● What you will do
Output the stretch of data from the line containing "sub-region: Departement de l'Ain" through the line containing "longitude: -9.2098", both included, reproducing each line verbatim. Leave out the picture lines.

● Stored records

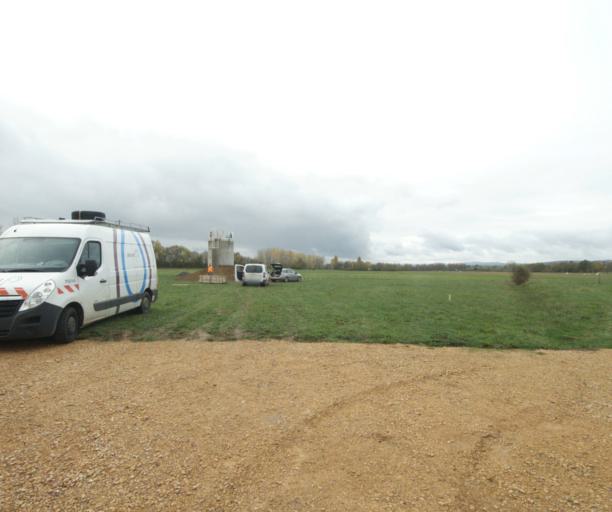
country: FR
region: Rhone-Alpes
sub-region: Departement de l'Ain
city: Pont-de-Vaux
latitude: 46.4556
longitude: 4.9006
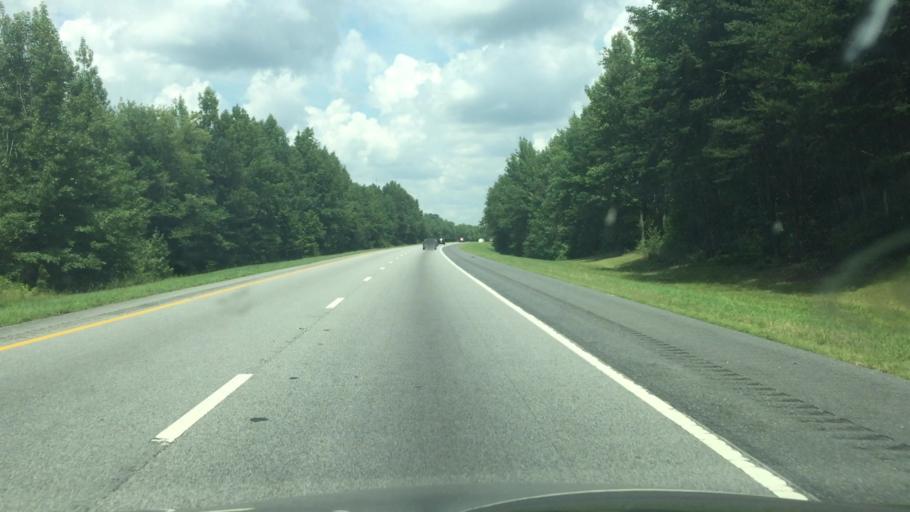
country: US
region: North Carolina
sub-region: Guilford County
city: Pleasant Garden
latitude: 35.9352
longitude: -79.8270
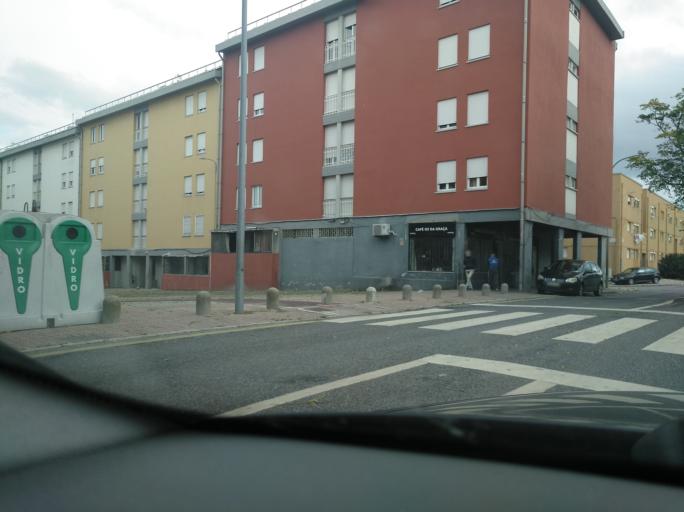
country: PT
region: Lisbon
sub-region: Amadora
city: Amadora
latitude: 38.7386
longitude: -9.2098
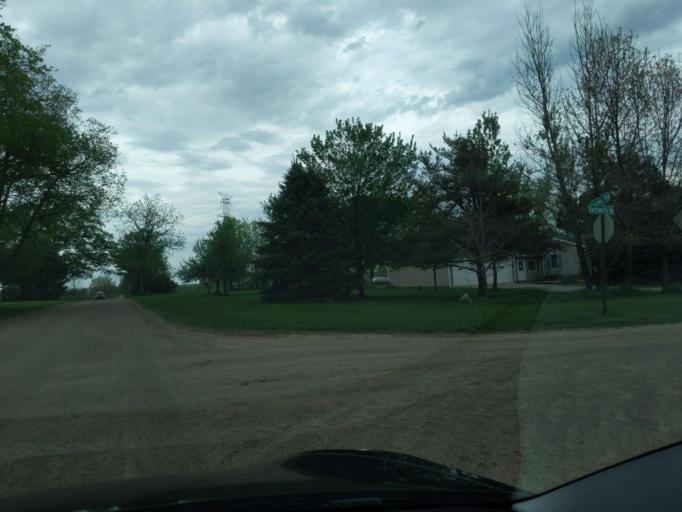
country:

==

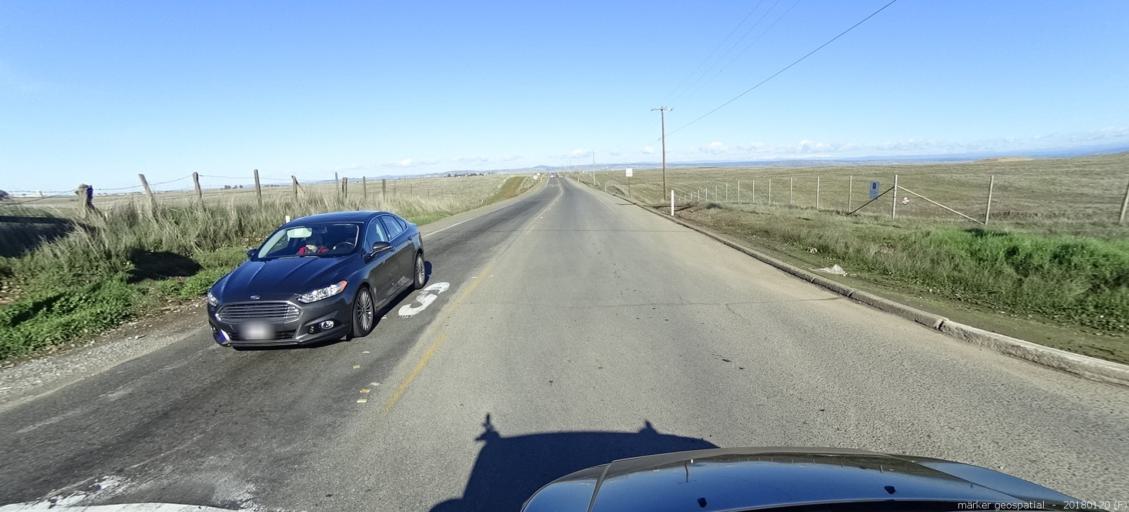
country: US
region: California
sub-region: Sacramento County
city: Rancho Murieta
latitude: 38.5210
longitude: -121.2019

● Reply to the task
sub-region: Departement de l'Ain
city: Pont-de-Vaux
latitude: 46.4556
longitude: 4.9006
country: US
region: North Carolina
sub-region: Guilford County
city: Pleasant Garden
latitude: 35.9352
longitude: -79.8270
country: PT
region: Lisbon
sub-region: Amadora
city: Amadora
latitude: 38.7386
longitude: -9.2098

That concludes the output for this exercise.